Segment Start: TEXT SECTION
Extension of Protein2GO to non-UniProtKB Identifiers

From GO Wiki
Jump to: navigation, search

Conference Call Agenda

13 December 2013

Google Spreadsheet


What types of entity identifiers might be needed?

  • Proteins not in UniProtKB
  • ncRNAs
    • Examples
      • C. elegans gene lin-4 encodes a miRNA that regulates gene expression during larval development - Currently annotations are made to the WB gene ID
  • Orphan genes
    • Examples
      • C. elegans gene abc-1 is an uncloned locus defined by a variation that results in defective chromosome segregation - Currently annotations are made to the WB gene ID
  • Protein complexes

Knowledge Representation

  • What kind of biological statements do we want to make?
  • Given these statements, what is the appropriate resource for the entity IDs?
  • How will this be represented in the GAFs/GPADs?

Practical Considerations

  • How many of each type?
  • ID stability - if there is churn, can IDs be mapped forward, not go stale?

Overview of representation of complexes in ontology


In attendance: Chris, Fiona, Harold, Judy, Kimberly, Paul S., Petra, Rama, Sandra

Unfortunately, people from the UK were not able to call in to the conference line, so we were missing Rachael, Tony, Claire, Susan, amongst others.

  • Summary of issue: some entities that curators would like to use for GO annotation cannot currently be used with Protein2GO
    • Examples:
      • Proteins that don't have UniProtKB IDs
      • Gene IDs
      • ncRNA IDs
      • Protein Complex IDs
 Response from UniProt: We propose that a common identifier is used for each entity type as follows:
 1. Proteins: UniProt accessions
 2. Functional RNAs: RNA central identifiers
 3. Protein Complexes: IntAct complex identifiers
 This would simplify greatly the maintenance of Protein2GO with regards to sanity checking individual identifiers.
Segment End: TEXT SECTION
Segment Start: DATA SHOWN
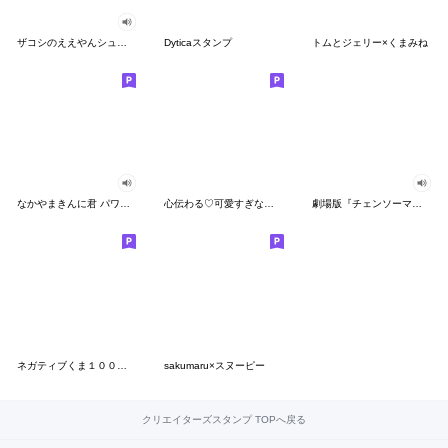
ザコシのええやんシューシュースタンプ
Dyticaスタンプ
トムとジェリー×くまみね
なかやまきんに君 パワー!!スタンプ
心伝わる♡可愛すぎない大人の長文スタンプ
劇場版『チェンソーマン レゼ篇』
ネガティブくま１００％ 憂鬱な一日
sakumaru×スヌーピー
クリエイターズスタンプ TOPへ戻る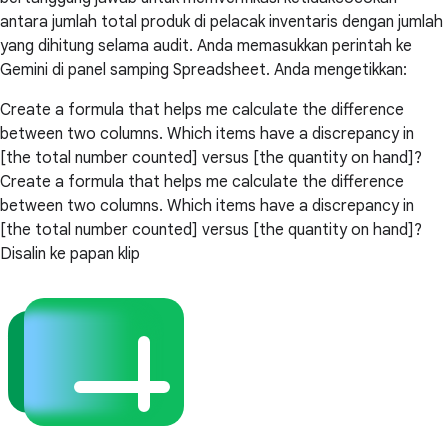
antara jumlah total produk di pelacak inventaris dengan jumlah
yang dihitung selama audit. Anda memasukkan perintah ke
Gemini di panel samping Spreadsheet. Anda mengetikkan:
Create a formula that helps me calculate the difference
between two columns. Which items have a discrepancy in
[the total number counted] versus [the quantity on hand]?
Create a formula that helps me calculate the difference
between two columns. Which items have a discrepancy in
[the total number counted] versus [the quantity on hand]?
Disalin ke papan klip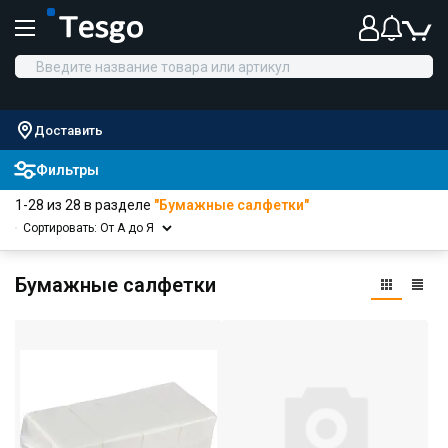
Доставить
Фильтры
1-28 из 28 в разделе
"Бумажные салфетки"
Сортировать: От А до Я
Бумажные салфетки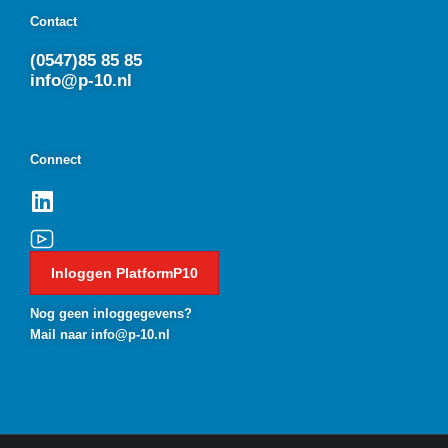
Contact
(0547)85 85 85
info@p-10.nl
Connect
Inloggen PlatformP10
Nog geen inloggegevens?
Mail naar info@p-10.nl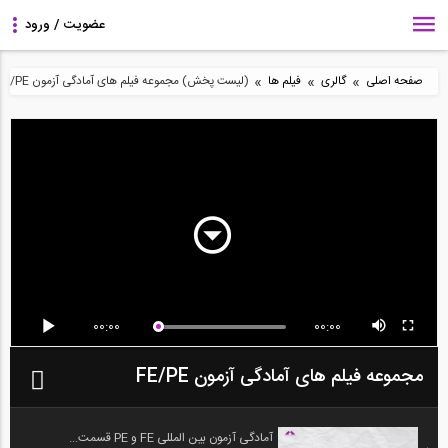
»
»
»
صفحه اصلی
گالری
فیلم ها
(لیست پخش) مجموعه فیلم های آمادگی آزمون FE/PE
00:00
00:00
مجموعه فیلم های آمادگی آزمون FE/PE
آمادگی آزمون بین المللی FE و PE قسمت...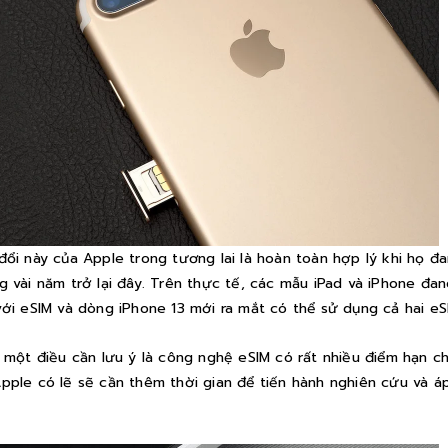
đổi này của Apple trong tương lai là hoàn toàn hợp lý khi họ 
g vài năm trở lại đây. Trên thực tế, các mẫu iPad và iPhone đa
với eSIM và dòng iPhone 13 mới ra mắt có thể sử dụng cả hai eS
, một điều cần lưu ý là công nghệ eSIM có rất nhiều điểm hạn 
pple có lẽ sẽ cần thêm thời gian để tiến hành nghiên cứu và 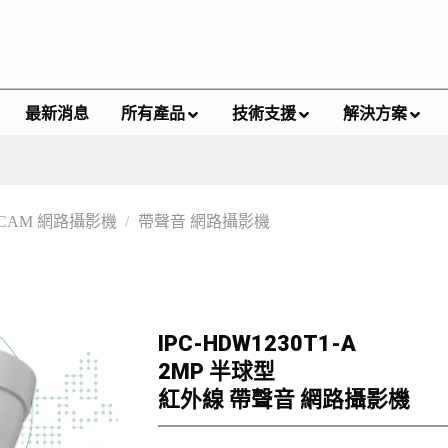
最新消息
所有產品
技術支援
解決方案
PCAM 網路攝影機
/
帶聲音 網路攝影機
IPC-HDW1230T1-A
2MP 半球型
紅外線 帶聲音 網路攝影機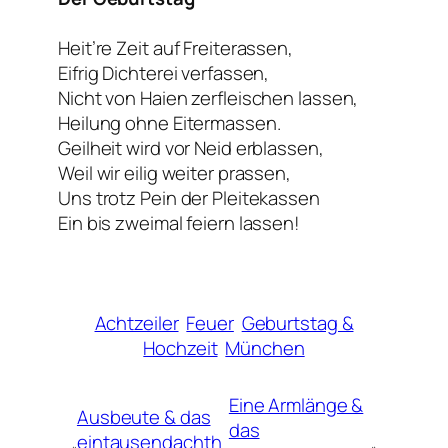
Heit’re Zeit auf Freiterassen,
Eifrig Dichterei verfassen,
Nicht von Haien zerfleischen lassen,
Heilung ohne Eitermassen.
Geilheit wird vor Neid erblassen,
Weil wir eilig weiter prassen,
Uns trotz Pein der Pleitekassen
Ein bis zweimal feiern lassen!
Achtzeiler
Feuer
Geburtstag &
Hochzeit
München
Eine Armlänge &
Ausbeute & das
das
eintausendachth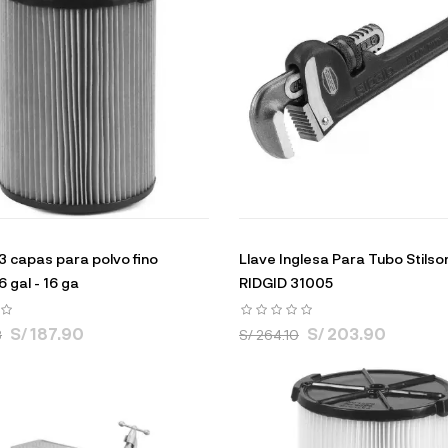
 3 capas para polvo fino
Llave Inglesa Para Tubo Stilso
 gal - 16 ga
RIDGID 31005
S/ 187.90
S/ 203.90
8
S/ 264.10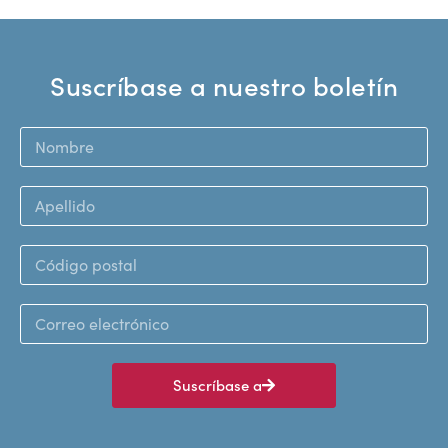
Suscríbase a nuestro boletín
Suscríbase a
Segment End: DATA SHOWN
*WORK ORDER 1*. From the Protein2GO notes, list the identifier types that UniProt proposes as common identifiers for each entity type.
*WORK ORDER 2*. Pick up the Protein2GO notes after their final sentence and continue them.

*ANSWER 1*. UniProt accessions, RNA central identifiers, IntAct complex identifiers

*ANSWER 2*.
 It will also be clearer for the users to determine which entity type the annotation is referring to. We are willing 
 to assist groups in mapping their identifiers to any of the proposed common identifiers and adding missing protein 
 accessions to UniProt. Protein2GO already has a 'lookup' facility for mapping MOD IDs (currently FlyBase, SGD and 
 WormBase, but can be extended) to UniProt accessions.
 The orphan/unlocalised genes seem to vary widely in their state of characterisation and sequencing, so we are not 
 considering this as a high priority. We would prefer to get the above three categories in place first.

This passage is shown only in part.